[AMSTERDAM] The Dutch government is set to recommend on Friday that ABN Amro bank return to private hands via a stock market listing - seven years after it was nationalised during the 2008 financial crisis.
Finance Minister Jeroen Dijsselbloem will discuss the matter at a cabinet meeting and then send a letter to lawmakers detailing the plans for ABN, which parliament must then debate and approve.
ABN's listing could be the largest listing ever in Amsterdam - last week the bank reported a book value of 15.6 billion euros (S$23.17 billion) at the end of a strong first quarter.
Mr Dijsselbloem may disclose when the government plans the listing, how much the state will seek to sell initially and any protective measures to prevent a hostile takeover.
Analyst expect a listing in September or October and that the initial float will be around 20 per cent.
Dutch newspaper Het Financieele Dagblad reported on Friday that the bank will receive "the strongest possible" form of protections, citing sources at the ministry and bank.
A preliminary list of major investment banks seeking to help coordinate the listing has already been vetted, though Dijsselbloem has said when awarding final contracts he will seek to limit fees to about half of normal for the high-prestige job.

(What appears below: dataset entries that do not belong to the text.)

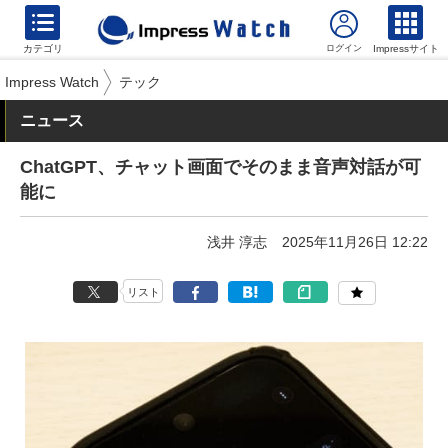
カテゴリ
Impressサイト
Impress Watch
テック
ニュース
ChatGPT、チャット画面でそのまま音声対話が可
能に
浅井 淳志
2025年11月26日 12:22
リスト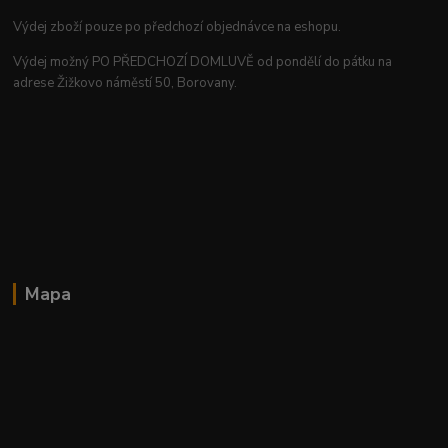
Výdej zboží pouze po předchozí objednávce na eshopu.
Výdej možný PO PŘEDCHOZÍ DOMLUVĚ od pondělí do pátku na
adrese Žižkovo náměstí 50, Borovany.
Mapa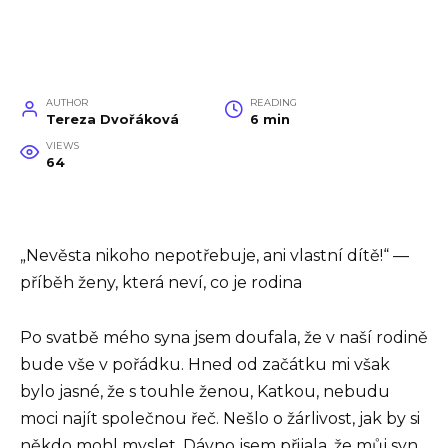
AUTHOR
READING
Tereza Dvořáková
6 min
VIEWS
64
„Nevěsta nikoho nepotřebuje, ani vlastní dítě!“ —
příběh ženy, která neví, co je rodina
Po svatbě mého syna jsem doufala, že v naší rodině
bude vše v pořádku. Hned od začátku mi však
bylo jasné, že s touhle ženou, Katkou, nebudu
moci najít společnou řeč. Nešlo o žárlivost, jak by si
někdo mohl myslet. Dávno jsem přijala, že můj syn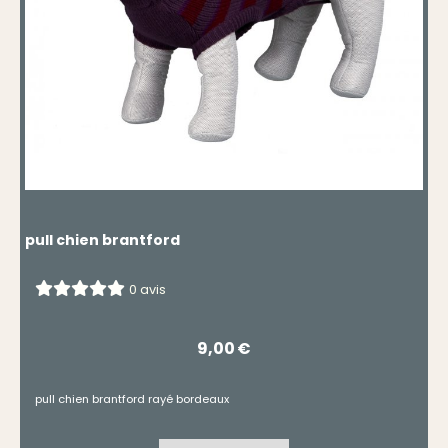
pull chien brantford
0 avis
9,00
€
pull chien brantford rayé bordeaux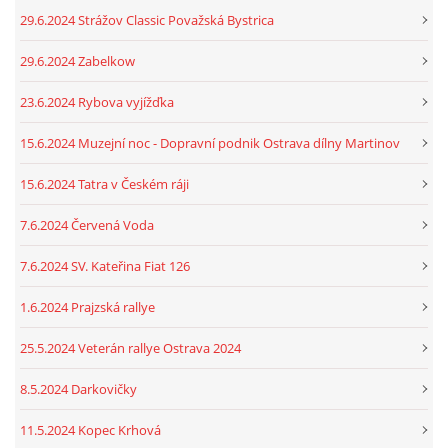
29.6.2024 Strážov Classic Považská Bystrica
29.6.2024 Zabelkow
23.6.2024 Rybova vyjížďka
15.6.2024 Muzejní noc - Dopravní podnik Ostrava dílny Martinov
15.6.2024 Tatra v Českém ráji
7.6.2024 Červená Voda
7.6.2024 SV. Kateřina Fiat 126
1.6.2024 Prajzská rallye
25.5.2024 Veterán rallye Ostrava 2024
8.5.2024 Darkovičky
11.5.2024 Kopec Krhová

ABN Amro's risk profile has been improved since its rescue, as it shed operations, cut staff, refocused its business on the Dutch market and on global private banking, and raised its capital ratios.
ABN Amro is expected to brand itself in its new incarnation as a conservative bank with a reliable dividend. It is one of three major Dutch-based banks, with roots going back to 1824.
In October 2007, it was a global player and was taken over in a hostile 71 billion euro deal.
The buyers, Royal Bank of Scotland, Santander , and the now defunct Fortis Group, each wanted a slice of ABN, but they paid up to win a takeover battle with Barclays - and the timing proved disastrous.
The Netherlands nationalised the bulk of ABN on Oct 3, 2008, together with the Dutch operations of Fortis, as they hurtled toward an insolvency that had the potential to cripple the country's financial system. RBS was rescued by the British state 10 days later.
According to figures published by the Netherlands' Court of Audit, the Fortis-ABN nationalisation cost the government 24 billion euros.
ABN has remained among the global top 10 in private banking, and ING and Rabobank are now its only major competitors on the highly concentrated Dutch retail and commercial banking markets.